> HOW TO COMPLETE THIS TASK
Search term "medium": please show all lines in the listing that contain it.
═══ EXTRACTED RECORDS ═══
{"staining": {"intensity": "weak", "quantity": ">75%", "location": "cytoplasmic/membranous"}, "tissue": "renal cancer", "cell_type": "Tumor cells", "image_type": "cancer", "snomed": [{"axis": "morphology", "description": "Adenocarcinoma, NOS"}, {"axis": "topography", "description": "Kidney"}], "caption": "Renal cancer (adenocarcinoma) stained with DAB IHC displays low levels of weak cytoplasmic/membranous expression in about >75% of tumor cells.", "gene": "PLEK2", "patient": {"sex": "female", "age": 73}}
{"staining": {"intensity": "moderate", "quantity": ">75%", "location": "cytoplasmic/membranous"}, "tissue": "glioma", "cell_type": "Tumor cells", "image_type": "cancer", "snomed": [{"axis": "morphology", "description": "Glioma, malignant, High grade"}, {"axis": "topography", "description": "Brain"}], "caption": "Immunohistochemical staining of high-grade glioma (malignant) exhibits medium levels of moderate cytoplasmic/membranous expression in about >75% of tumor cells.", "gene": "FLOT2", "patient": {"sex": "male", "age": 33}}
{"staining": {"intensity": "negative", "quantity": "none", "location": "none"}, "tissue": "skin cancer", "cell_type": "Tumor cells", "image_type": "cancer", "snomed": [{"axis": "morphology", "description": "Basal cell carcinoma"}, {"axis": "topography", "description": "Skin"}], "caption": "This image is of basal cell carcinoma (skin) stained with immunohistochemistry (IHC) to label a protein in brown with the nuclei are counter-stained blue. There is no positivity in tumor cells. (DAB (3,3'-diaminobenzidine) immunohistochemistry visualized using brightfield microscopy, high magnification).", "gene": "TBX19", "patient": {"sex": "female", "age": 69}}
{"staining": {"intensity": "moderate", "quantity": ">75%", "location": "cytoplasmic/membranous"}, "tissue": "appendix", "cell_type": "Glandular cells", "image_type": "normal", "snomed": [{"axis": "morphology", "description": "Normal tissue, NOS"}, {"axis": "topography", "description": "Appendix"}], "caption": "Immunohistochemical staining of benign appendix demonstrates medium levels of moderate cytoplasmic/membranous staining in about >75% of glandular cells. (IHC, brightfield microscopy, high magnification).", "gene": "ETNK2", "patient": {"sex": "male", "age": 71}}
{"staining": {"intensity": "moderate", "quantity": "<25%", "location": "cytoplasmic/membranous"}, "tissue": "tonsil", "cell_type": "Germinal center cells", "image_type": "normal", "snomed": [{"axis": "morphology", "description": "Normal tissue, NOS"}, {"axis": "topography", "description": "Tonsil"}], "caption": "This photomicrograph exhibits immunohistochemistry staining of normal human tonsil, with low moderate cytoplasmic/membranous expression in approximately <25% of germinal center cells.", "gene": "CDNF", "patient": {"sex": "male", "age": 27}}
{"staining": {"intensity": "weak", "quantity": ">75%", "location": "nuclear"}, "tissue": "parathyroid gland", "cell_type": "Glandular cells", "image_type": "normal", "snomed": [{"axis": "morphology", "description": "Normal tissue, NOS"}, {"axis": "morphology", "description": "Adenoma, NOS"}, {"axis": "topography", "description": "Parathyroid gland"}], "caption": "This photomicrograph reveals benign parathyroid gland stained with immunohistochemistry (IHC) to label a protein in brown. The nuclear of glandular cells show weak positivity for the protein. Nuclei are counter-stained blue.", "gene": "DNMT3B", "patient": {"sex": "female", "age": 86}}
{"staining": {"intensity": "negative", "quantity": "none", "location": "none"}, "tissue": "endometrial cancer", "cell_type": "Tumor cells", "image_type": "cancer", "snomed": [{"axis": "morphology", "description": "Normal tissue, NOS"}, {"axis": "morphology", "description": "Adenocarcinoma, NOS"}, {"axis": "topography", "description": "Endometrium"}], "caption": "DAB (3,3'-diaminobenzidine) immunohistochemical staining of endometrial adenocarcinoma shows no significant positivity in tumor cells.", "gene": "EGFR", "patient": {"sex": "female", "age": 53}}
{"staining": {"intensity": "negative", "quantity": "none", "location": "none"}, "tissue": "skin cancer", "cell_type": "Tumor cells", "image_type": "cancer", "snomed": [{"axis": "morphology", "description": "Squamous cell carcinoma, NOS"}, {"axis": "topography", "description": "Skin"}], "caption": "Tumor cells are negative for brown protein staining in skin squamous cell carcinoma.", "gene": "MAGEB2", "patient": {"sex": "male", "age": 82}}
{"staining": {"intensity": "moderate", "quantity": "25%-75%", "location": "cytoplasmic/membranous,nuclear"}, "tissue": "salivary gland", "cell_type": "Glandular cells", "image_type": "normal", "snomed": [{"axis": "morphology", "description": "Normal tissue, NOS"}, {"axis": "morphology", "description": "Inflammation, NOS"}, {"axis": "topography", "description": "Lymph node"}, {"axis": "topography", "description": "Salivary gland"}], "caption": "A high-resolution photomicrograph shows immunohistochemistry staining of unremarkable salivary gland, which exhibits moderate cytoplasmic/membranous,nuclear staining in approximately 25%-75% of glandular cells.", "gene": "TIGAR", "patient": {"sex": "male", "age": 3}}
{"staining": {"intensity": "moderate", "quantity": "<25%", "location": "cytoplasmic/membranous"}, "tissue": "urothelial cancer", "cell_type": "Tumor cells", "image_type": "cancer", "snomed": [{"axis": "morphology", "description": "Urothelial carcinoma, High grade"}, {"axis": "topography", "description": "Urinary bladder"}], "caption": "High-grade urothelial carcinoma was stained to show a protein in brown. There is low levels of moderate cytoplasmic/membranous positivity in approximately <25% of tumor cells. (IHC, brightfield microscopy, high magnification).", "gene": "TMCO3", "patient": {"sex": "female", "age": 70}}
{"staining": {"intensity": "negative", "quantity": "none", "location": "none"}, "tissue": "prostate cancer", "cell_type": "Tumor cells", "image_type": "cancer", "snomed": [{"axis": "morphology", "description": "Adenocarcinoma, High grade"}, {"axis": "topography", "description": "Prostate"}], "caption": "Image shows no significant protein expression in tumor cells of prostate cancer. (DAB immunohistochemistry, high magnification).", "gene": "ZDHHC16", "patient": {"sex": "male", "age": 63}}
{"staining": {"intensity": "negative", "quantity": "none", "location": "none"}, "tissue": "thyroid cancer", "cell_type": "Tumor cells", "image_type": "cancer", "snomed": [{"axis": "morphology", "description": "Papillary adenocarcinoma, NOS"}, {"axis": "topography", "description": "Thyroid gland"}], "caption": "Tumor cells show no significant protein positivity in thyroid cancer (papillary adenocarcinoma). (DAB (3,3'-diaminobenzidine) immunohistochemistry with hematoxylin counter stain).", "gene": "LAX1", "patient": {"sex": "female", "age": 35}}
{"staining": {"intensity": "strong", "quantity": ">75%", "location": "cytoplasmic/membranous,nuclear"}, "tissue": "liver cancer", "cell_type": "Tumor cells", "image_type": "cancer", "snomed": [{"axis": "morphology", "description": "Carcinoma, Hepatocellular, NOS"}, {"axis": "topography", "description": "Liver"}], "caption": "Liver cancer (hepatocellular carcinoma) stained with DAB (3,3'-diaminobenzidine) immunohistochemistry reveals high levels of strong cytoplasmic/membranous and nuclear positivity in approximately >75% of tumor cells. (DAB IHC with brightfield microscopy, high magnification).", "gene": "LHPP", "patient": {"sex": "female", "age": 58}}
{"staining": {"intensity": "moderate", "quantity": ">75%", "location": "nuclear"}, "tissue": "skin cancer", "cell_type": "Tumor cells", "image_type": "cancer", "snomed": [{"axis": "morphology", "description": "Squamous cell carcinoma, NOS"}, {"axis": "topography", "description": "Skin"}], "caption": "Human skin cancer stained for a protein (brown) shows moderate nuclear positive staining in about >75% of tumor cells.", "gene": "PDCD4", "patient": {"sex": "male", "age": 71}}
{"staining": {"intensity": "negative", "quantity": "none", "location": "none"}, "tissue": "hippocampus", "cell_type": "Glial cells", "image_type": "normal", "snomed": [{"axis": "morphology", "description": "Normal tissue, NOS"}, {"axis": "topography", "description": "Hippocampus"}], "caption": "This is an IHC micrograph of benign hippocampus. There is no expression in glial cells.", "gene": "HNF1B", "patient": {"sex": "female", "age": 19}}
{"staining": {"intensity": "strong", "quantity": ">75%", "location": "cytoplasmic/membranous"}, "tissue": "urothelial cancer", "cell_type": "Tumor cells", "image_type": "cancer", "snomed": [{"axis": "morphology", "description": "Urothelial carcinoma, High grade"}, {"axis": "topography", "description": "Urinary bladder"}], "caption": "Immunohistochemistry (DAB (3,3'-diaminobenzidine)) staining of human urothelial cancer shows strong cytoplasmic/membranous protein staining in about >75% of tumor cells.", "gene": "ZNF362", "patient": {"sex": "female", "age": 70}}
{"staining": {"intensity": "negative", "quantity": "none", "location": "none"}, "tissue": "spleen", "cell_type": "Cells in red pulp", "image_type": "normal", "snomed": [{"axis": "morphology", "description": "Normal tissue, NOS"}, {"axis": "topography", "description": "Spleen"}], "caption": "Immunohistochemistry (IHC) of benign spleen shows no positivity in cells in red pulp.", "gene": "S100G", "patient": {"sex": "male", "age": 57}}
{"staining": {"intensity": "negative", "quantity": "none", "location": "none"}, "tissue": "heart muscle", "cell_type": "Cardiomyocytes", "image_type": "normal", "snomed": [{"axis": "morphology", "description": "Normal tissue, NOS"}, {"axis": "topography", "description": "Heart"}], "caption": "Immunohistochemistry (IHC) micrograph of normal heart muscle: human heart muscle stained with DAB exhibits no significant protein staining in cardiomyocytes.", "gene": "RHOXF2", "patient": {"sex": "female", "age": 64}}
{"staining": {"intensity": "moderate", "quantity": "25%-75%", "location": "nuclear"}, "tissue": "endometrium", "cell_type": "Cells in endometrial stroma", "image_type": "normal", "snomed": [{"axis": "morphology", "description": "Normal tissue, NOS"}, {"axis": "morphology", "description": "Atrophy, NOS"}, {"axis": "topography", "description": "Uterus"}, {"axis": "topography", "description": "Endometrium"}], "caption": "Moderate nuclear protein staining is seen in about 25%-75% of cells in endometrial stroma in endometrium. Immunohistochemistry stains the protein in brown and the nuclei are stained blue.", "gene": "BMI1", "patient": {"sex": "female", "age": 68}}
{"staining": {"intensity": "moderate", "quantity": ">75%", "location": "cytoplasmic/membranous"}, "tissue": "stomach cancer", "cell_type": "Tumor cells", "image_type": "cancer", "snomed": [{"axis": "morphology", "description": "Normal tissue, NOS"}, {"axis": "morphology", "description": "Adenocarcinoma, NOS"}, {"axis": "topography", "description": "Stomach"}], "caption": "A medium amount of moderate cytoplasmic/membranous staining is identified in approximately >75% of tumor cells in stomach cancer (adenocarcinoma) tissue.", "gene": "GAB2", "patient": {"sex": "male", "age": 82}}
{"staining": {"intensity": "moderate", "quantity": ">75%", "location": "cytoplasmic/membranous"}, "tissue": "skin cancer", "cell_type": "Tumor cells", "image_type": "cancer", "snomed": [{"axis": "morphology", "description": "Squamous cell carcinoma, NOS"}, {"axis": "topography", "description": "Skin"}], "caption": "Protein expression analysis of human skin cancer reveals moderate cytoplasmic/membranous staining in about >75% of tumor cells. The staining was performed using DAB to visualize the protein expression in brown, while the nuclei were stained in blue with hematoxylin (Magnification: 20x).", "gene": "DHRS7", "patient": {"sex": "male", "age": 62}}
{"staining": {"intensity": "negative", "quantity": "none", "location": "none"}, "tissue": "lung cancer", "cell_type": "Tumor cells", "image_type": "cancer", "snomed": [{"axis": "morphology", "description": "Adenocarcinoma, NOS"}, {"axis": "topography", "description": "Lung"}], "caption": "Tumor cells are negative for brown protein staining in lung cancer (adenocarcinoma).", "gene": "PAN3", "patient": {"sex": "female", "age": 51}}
═══
> TASK ANSWER
{"staining": {"intensity": "moderate", "quantity": ">75%", "location": "cytoplasmic/membranous"}, "tissue": "glioma", "cell_type": "Tumor cells", "image_type": "cancer", "snomed": [{"axis": "morphology", "description": "Glioma, malignant, High grade"}, {"axis": "topography", "description": "Brain"}], "caption": "Immunohistochemical staining of high-grade glioma (malignant) exhibits medium levels of moderate cytoplasmic/membranous expression in about >75% of tumor cells.", "gene": "FLOT2", "patient": {"sex": "male", "age": 33}}
{"staining": {"intensity": "moderate", "quantity": ">75%", "location": "cytoplasmic/membranous"}, "tissue": "appendix", "cell_type": "Glandular cells", "image_type": "normal", "snomed": [{"axis": "morphology", "description": "Normal tissue, NOS"}, {"axis": "topography", "description": "Appendix"}], "caption": "Immunohistochemical staining of benign appendix demonstrates medium levels of moderate cytoplasmic/membranous staining in about >75% of glandular cells. (IHC, brightfield microscopy, high magnification).", "gene": "ETNK2", "patient": {"sex": "male", "age": 71}}
{"staining": {"intensity": "moderate", "quantity": ">75%", "location": "cytoplasmic/membranous"}, "tissue": "stomach cancer", "cell_type": "Tumor cells", "image_type": "cancer", "snomed": [{"axis": "morphology", "description": "Normal tissue, NOS"}, {"axis": "morphology", "description": "Adenocarcinoma, NOS"}, {"axis": "topography", "description": "Stomach"}], "caption": "A medium amount of moderate cytoplasmic/membranous staining is identified in approximately >75% of tumor cells in stomach cancer (adenocarcinoma) tissue.", "gene": "GAB2", "patient": {"sex": "male", "age": 82}}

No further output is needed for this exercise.